### EXERCISE DIRECTIONS
Please show every line in the entries below that includes the word "rookie".

### DATA FOR THIS TASK
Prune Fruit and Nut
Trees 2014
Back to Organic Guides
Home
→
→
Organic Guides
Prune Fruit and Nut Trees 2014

* * *

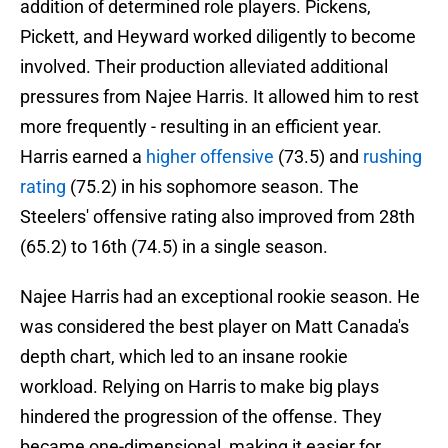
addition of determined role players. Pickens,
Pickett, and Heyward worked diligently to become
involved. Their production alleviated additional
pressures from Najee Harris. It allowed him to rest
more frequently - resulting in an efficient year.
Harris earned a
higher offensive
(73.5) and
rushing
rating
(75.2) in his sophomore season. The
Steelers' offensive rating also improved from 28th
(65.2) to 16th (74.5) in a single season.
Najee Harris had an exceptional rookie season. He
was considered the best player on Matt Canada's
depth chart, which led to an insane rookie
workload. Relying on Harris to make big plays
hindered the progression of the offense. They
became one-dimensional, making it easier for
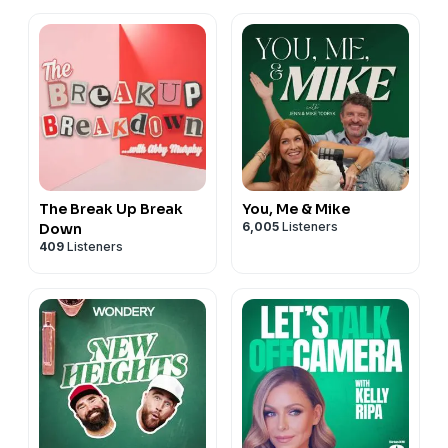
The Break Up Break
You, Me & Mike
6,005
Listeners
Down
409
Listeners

### ANSWER TO THIS PROBLEM
Najee Harris had an exceptional rookie season. He
depth chart, which led to an insane rookie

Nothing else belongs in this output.